I present here the needs related to our approach of analysis of the production and publication of scientific documents – essentially articles – by Telecom ParisTech. It is the goal of the SemBib project.
Télécom ParisTech has a bibliographical database that contains the bulk of our publications. For each publication, we have the title, the authors’ names, the date of publication and some other metadata. Sometimes there is a link to the publication. This link is not always informed and, when it is, it can present different forms:
- it is sometimes a link to a direct online access to a digital version of the article, usually in PDF format
- it is sometimes a link to a web page that contains a link to access, often costly, a digital version of the article
- sometimes it is a dead link
Sometimes links to digital documents can not be exploited by a robot to constitute a stock of all documents. We will see in a future post the solutions implemented to recover the highest possible proportion of documents.
A five-year evaluation gives about 4000 publications, of which one quarter has a link, which can be automatically and easily exploited in a little more than half the cases. On some documents we have a limitation on publication rights which prevents us from putting them online. This has a significant impact on the solutions we will be able to exploit.
As of the date of publication of this post, we have 420 documents requiring 180 MB for source documents. If we can recover the 4000 documents, we will need about 2 GB for the source documents.
We plan to store intermediate treatment results; for example, we will store
- the plain text extracts from PDF documents
- dictionary of words associated with a document
- metadata associated with a document, resulting from different stages of processing
Several of us are working on this project and we plan to involve students for whom this type of work can lead to very formative projects. We must therefore make our sources and results accessible via the network.
I have access to unlimited online storage via a hosting solution which, on the other hand, only supports developments in PHP. It is this accommodation that I will use.
A very good tool for applying treatments to texts for analysis is NLTK. NLTK is written in Python. So treatments are not going to be able to be done in terms of hosting our sources.
For the processing of semantic representations, we use on the one hand tools written in Java based on Apache Jena / Fuseki, and on the other hand a Virtuoso server accessible only on the internal network of Telecom ParisTech.
The need to host services written in different languages, which none of our direct hosting solutions provides, lead us to adopt a distributed solution, based on web services. We will see in a next post the steps taken to create a service in Python, operating NLTK and hosted on Heroku.
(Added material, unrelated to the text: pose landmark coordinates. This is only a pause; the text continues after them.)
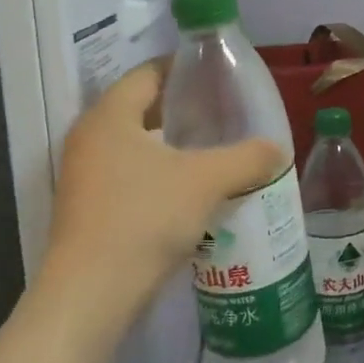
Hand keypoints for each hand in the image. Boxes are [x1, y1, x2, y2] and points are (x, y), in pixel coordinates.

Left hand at [40, 62, 283, 328]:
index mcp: (109, 117)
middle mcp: (90, 139)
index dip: (183, 67)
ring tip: (217, 149)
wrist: (92, 296)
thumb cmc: (144, 218)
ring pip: (138, 147)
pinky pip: (132, 177)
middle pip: (142, 109)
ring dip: (174, 146)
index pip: (147, 73)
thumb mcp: (207, 181)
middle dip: (184, 108)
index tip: (219, 73)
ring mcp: (86, 177)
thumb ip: (247, 157)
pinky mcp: (90, 210)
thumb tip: (278, 149)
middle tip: (226, 111)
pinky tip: (195, 191)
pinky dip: (163, 175)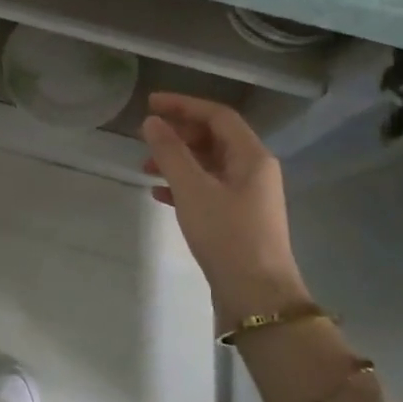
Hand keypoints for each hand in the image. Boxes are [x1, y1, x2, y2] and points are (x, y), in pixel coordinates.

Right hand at [141, 92, 309, 328]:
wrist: (257, 297)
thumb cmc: (227, 236)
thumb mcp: (193, 190)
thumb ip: (170, 153)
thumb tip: (151, 122)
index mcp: (252, 156)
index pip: (218, 115)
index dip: (183, 105)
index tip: (150, 104)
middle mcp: (254, 171)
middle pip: (215, 138)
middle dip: (179, 134)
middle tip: (147, 137)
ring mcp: (248, 197)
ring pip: (209, 166)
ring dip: (178, 161)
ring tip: (146, 168)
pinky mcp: (238, 220)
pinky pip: (208, 190)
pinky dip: (184, 186)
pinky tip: (159, 194)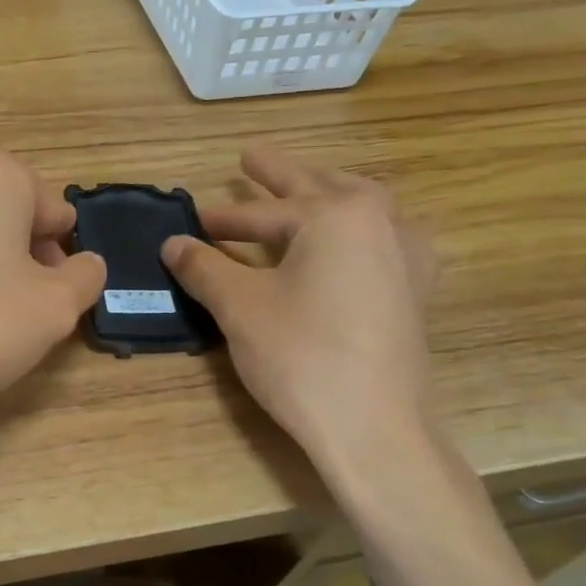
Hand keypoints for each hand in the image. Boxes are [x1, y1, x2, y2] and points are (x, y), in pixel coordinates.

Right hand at [161, 148, 437, 471]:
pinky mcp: (413, 290)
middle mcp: (381, 222)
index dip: (223, 218)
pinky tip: (349, 243)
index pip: (266, 212)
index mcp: (338, 215)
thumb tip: (172, 243)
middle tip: (250, 158)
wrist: (373, 427)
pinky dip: (355, 230)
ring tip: (302, 190)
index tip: (193, 221)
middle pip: (320, 189)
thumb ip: (204, 267)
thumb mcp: (239, 307)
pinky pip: (381, 239)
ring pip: (359, 209)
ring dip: (323, 196)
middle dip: (280, 177)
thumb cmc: (301, 356)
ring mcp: (406, 256)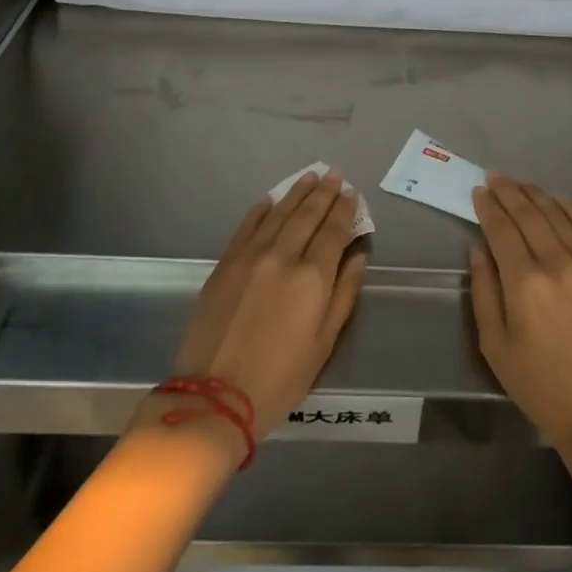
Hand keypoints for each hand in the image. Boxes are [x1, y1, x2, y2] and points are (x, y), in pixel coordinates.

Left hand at [158, 170, 368, 446]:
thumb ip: (344, 292)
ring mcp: (250, 256)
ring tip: (310, 176)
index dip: (345, 209)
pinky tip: (271, 200)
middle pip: (307, 214)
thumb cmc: (280, 378)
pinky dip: (262, 209)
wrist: (214, 398)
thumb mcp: (325, 342)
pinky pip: (247, 226)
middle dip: (324, 192)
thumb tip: (357, 254)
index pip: (334, 230)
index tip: (351, 193)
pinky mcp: (225, 264)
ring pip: (278, 213)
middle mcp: (283, 256)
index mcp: (313, 277)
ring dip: (296, 192)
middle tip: (334, 173)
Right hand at [469, 176, 571, 468]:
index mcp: (525, 284)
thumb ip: (484, 290)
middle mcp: (558, 264)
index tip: (479, 191)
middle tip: (495, 177)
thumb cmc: (540, 386)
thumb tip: (479, 247)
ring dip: (537, 194)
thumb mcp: (495, 345)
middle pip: (530, 214)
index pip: (502, 229)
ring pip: (559, 214)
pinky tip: (559, 199)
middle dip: (509, 192)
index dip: (488, 207)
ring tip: (521, 183)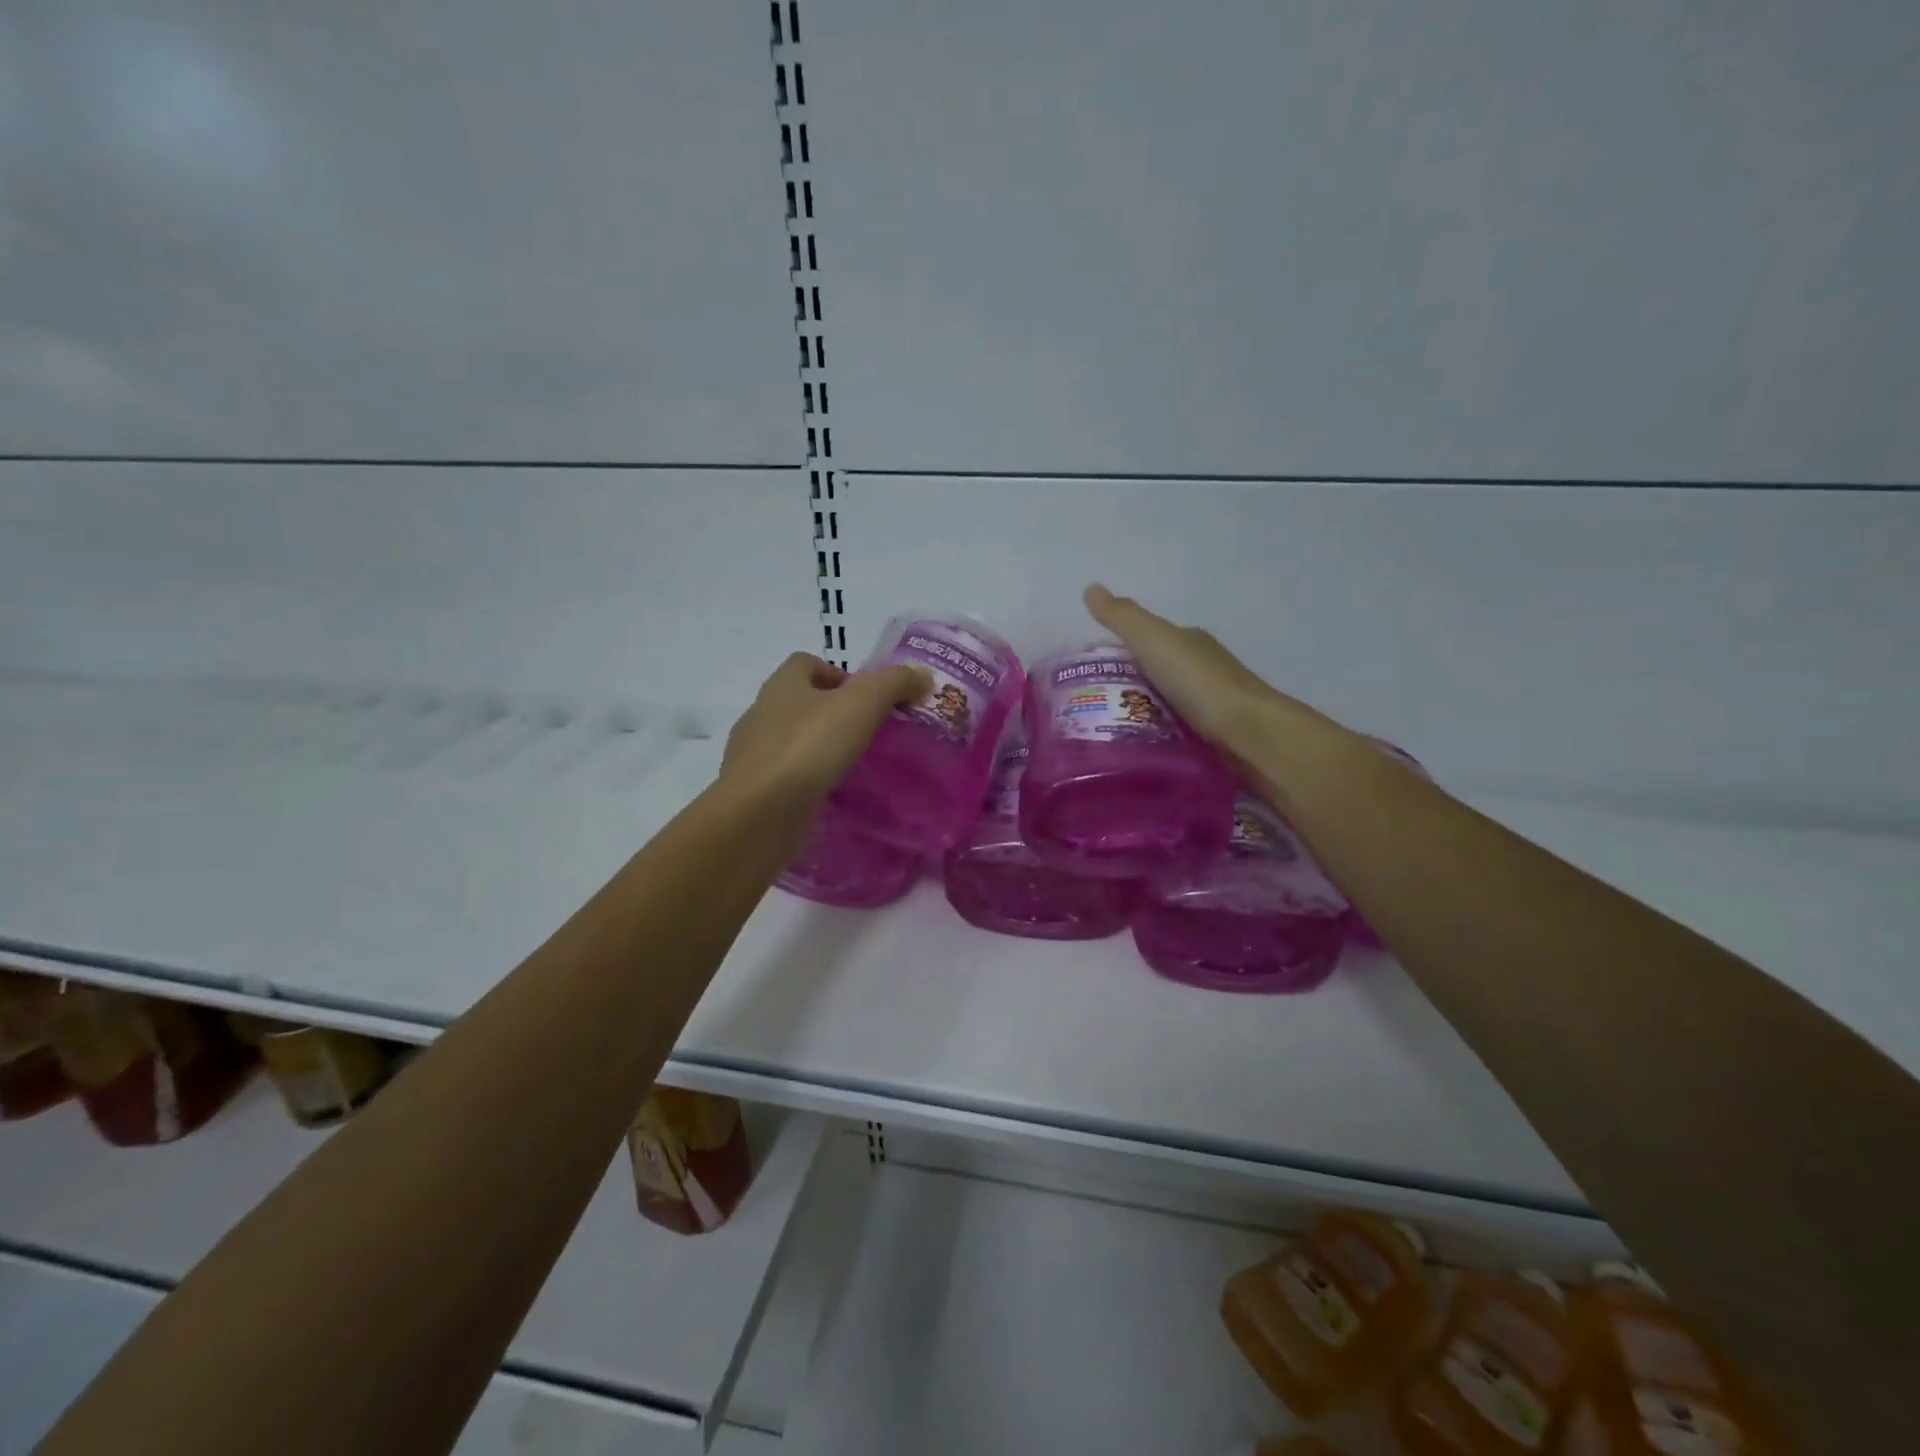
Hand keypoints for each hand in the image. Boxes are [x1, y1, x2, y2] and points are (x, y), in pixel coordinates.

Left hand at [721, 652, 930, 805]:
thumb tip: (922, 675)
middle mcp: (761, 714)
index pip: (805, 663)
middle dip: (830, 713)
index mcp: (782, 685)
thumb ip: (894, 683)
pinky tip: (828, 795)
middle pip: (798, 702)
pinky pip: (784, 777)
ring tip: (850, 767)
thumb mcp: (862, 704)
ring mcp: (752, 755)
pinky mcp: (753, 792)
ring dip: (817, 748)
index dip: (836, 673)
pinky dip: (805, 781)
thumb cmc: (809, 747)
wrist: (759, 814)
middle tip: (866, 734)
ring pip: (790, 741)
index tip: (865, 699)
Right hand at [1083, 583, 1343, 774]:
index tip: (1089, 672)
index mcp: (1188, 641)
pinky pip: (1175, 731)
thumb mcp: (1154, 642)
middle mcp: (1201, 668)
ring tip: (1105, 732)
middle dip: (1125, 686)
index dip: (1118, 650)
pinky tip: (1137, 748)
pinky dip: (1156, 735)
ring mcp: (1210, 703)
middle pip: (1155, 673)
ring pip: (1164, 704)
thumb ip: (1122, 618)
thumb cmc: (1200, 683)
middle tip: (1088, 707)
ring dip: (1140, 713)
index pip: (1147, 639)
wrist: (1250, 734)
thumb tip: (1090, 587)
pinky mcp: (1214, 736)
Algorithmic starting point
We used the article “Using Linked Data Traversal to Label Academic Communities” by Tiddi, Aquin and Motta (SAVE-SD 2015). However, we have completed or modified the proposed procedure. For example, we need to consider publications in several languages (at least French and English); we also decided to rely on Wordnet, when it made sense. We have undertaken the implementation of the following steps
- development of a list of researchers in the school with links to departments and research teams
- retrieval of the list of publications for the last 5 years; the bibliographic database gives us a result in the BIBTEX format that we translated into a JSON structure; a reflection should be carried out to make the solution more modular, for example, by recovering the base year by year, taking into account the need for updates, with some publications being declared late in the database; moreover, the data obtained present a series of defects handled in our first working phase,
- for each reference, attempt to retrieve a digital version of the document
- for each retrieved reference, extract the raw text from the document (see https://onsem.wp.imt.fr/2017/09/04/extract-pdf-text-with-python/)
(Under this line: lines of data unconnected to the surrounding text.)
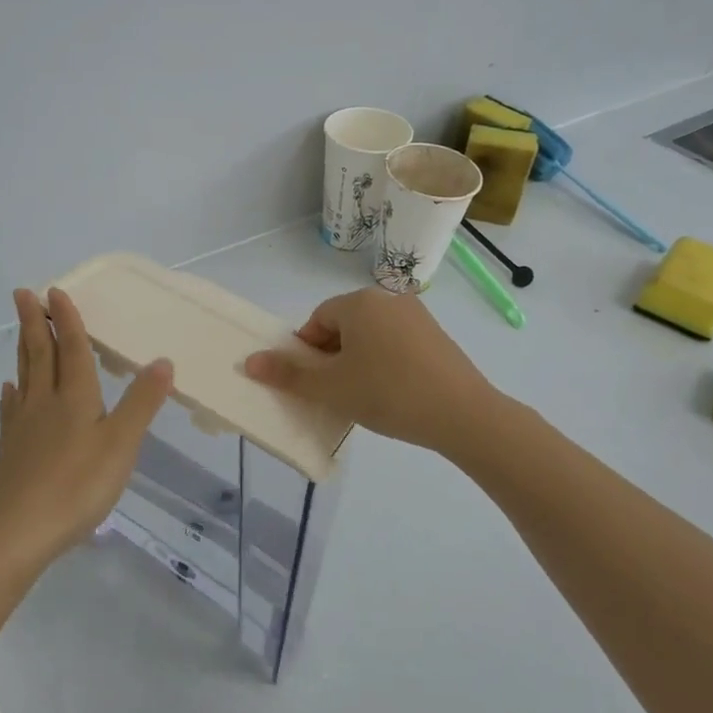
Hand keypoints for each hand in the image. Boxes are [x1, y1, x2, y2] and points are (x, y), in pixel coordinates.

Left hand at [0, 287, 172, 566]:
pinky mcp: (12, 449)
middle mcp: (46, 402)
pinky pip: (12, 409)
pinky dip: (12, 393)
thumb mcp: (122, 443)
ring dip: (24, 348)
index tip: (55, 290)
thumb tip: (162, 360)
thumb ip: (142, 402)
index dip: (67, 320)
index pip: (71, 348)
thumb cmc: (79, 484)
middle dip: (34, 322)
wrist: (22, 529)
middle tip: (22, 293)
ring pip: (24, 376)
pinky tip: (10, 390)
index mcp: (75, 397)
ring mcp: (24, 425)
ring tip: (20, 329)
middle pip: (40, 354)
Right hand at [242, 288, 502, 454]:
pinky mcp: (437, 336)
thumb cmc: (387, 393)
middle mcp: (388, 298)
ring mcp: (417, 315)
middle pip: (344, 325)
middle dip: (332, 357)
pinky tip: (393, 393)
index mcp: (359, 302)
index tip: (314, 383)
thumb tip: (249, 361)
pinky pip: (396, 344)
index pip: (317, 320)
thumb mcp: (331, 387)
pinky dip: (386, 363)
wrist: (462, 414)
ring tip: (365, 396)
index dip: (307, 352)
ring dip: (359, 361)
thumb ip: (288, 373)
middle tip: (337, 392)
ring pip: (370, 336)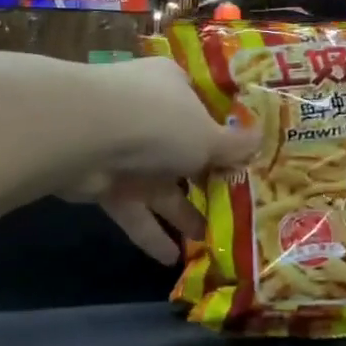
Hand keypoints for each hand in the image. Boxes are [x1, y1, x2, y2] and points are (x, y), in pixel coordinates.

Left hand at [72, 58, 259, 263]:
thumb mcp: (207, 134)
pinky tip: (172, 259)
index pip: (203, 109)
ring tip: (210, 242)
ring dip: (182, 214)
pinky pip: (134, 209)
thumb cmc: (159, 121)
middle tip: (233, 209)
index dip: (224, 136)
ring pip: (160, 185)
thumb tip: (260, 140)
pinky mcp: (105, 181)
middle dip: (205, 181)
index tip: (244, 162)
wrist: (85, 135)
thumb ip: (233, 145)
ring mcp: (125, 148)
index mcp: (174, 87)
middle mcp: (149, 114)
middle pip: (184, 150)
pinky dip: (151, 232)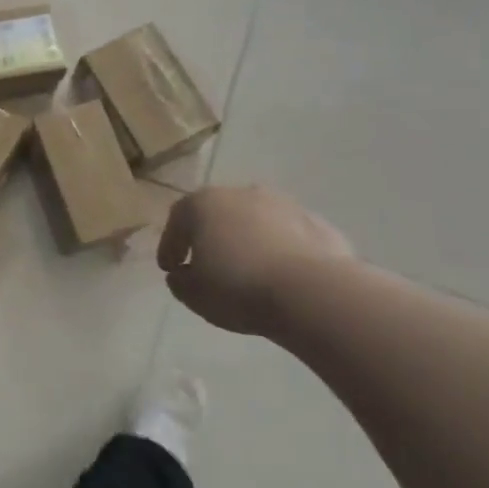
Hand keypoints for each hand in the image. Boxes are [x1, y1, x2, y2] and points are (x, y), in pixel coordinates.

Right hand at [157, 185, 352, 334]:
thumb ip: (181, 280)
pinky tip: (281, 276)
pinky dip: (280, 251)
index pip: (177, 220)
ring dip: (248, 241)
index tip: (169, 268)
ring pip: (256, 222)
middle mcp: (242, 194)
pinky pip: (288, 236)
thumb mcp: (193, 293)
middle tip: (207, 265)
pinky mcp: (318, 224)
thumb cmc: (237, 287)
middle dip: (211, 237)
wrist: (312, 293)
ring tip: (249, 272)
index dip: (170, 245)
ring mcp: (284, 205)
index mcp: (203, 203)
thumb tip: (183, 274)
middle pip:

- for each reference recovered, to gather metadata (authors, cited references …) either from the bibtex above, or by analysis of the document,
- for each retrieved reference, identify the language of the document
- pass each text in lowercase
- eliminate the empty words in each text as well as the numbers and the punctuations
- stemmatize and / or lemmatize the words of each text
- replace each root resulting from the stemmatization by a word that shares this root (eg the shortest word)
- filter the list of retained words (blacklist, minimum length …)
- search for a mapping of each word to a concept of the semantic web / LOD for example by referring to DBPedia, schema.org, Wordnet, reference vocabulary of IEEE and ACM …; we will need to evaluate the number of unmapped terms and look for a solution for these terms
- evaluate the number of words per article, by corpus (ex: Telecom ParisTech corpus for a given interval of years, ditto for a department, for an author)
- construct the TfIdf matrix of the corpus; methods are implemented which facilitate the updating of this matrix, for example when adding a new article
- reduce this matrix by eliminating words present in a high proportion of documents (application of a threshold, for example 25%); these words being considered as weakly discriminating; they can be kept as potentially representative of the overall production of Telecom ParisTech
- reduce this matrix by eliminating the words present too few times on the corpus; these words being considered as structuring for the corpus
- application of a latent semantic search (LSA)
- clustering of the remaining words either by clustering methods applied to the matrix or by grouping the words on structural criteria of Telecom ParisTech (departments, teams, projects, etc.)
These steps should provide us with the baseline data for our analyzes. In future blog posts, we will study some of these steps in more detail. We will also propose approaches based on semantic web technologies.